Water repellent…. Water resistant….. Waterproof… –
what exactly do I need?
There are many different approaches to take when it comes to weather protection. These usually depend on what you’re planning to do and your budget.
The simplest version is a shoe with a water-repellent finish. In this type of footwear, a water-repellent treatment is applied directly to the footwear at the factory – this treatment is known as Durable Water Repellency or DWR for short. It prevents the upper material from absorbing water and keeps your feet dry, while allowing moisture to be wicked outward. But be careful – the performance of a DWR is limited, depending on the amount of water/moisture involved, your feet could become wet sooner or later. There are, however, certain advantages in terms of cost effectiveness and better breathability making this version a good choice for fair weather and summer footwear.
We only use our own waterproofing treatment, Eco Finish.

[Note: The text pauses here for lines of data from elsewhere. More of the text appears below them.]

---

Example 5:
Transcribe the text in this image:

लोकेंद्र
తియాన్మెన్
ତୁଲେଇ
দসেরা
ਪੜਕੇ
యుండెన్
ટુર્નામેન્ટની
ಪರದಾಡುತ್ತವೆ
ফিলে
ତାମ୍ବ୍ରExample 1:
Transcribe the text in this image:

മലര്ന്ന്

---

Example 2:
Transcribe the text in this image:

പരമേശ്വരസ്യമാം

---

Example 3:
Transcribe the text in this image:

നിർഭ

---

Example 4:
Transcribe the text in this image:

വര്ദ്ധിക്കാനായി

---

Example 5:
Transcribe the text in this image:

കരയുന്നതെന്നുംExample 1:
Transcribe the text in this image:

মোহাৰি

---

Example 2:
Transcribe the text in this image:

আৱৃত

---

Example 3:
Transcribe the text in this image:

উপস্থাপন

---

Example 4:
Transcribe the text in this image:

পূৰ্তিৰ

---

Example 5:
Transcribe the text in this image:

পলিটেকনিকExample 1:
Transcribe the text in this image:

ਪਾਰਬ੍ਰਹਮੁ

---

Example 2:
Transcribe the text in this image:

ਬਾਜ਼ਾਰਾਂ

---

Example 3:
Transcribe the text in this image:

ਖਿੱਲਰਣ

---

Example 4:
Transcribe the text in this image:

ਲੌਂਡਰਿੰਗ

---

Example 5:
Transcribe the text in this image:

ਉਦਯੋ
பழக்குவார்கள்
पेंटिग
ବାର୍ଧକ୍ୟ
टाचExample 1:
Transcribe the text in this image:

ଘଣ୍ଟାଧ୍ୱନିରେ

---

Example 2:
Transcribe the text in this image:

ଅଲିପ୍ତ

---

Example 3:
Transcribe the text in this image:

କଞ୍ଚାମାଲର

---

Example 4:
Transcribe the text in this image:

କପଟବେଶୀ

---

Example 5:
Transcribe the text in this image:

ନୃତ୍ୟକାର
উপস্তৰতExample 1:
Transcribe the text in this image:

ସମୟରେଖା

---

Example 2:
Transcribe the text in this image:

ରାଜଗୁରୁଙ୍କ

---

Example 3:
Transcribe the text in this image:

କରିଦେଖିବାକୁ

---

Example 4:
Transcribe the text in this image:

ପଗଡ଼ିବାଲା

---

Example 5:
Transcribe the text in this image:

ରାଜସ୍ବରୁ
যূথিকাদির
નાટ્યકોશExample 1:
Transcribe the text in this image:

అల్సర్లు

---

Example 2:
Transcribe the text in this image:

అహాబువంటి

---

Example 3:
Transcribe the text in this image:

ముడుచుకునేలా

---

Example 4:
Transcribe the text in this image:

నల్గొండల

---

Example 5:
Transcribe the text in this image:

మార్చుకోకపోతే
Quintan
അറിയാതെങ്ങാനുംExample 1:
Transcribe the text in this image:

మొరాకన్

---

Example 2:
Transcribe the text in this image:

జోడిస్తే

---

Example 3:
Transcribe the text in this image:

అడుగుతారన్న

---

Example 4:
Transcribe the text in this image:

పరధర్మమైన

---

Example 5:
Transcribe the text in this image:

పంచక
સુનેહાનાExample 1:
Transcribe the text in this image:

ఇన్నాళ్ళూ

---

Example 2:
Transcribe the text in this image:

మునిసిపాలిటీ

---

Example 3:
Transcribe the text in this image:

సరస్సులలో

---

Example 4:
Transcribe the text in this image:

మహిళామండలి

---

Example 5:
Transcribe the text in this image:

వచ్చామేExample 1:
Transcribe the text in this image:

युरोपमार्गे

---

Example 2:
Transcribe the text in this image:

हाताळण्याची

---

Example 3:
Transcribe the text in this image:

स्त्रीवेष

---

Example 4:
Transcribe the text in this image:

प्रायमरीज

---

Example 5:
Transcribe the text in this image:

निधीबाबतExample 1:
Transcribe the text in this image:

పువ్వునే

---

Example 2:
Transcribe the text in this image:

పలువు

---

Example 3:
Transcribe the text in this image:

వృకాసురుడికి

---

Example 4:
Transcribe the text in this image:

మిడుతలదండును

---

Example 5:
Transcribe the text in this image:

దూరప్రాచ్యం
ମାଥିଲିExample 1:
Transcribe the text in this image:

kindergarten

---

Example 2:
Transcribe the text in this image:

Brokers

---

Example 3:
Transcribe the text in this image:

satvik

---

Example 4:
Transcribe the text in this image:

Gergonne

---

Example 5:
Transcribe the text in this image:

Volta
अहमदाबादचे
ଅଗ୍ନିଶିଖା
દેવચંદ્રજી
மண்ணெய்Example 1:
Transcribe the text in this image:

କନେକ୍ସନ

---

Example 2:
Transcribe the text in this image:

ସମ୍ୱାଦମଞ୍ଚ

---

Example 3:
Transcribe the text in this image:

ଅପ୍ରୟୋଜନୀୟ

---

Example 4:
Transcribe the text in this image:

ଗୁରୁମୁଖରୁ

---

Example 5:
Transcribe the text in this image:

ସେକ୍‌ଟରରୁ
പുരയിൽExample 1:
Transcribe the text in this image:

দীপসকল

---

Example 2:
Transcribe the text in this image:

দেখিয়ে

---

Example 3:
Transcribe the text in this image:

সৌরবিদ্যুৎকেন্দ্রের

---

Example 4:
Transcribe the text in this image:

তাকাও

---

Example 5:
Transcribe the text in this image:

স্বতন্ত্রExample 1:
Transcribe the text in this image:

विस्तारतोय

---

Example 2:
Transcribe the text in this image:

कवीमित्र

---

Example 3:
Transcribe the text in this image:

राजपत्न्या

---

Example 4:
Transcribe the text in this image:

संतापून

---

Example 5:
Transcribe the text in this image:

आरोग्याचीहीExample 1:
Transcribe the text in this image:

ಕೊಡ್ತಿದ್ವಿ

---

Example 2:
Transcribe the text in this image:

This water and stain resistant finish is applied to the outer fabric of your product so that water pearls up and runs right off – without the use of environmentally harmful fluorocarbons (PFCs). This protects you from the rain and keeps the planet clean. Regular reapplication is necessary for permanent waterproofing and stain resistance.
Our environmentally friendly, water-repellent Eco Finish finish does not contain any harmful fluorocarbons, but it needs proper care.
We recommend that you impregnate your weather protection clothing before intensive use and after every wash. Under Tips & Tricks you can find more information about this. If you need help, we also offer an waterproofing service .
You can find information on DWR and which harmful substances you should watch out for in our Sustainability Report.
All 100 % waterproof shoes are equipped with a fine membrane that blocks out moisture while at the same time is breathable enough to allow for moisture to be wicked out of the shoe.
The advantage is that waterproof footwear offers full protection, no matter what the weather. The disadvantage is that they’re slightly less breathable than footwear without a built-in membrane (e.g. textile or full leather shoes).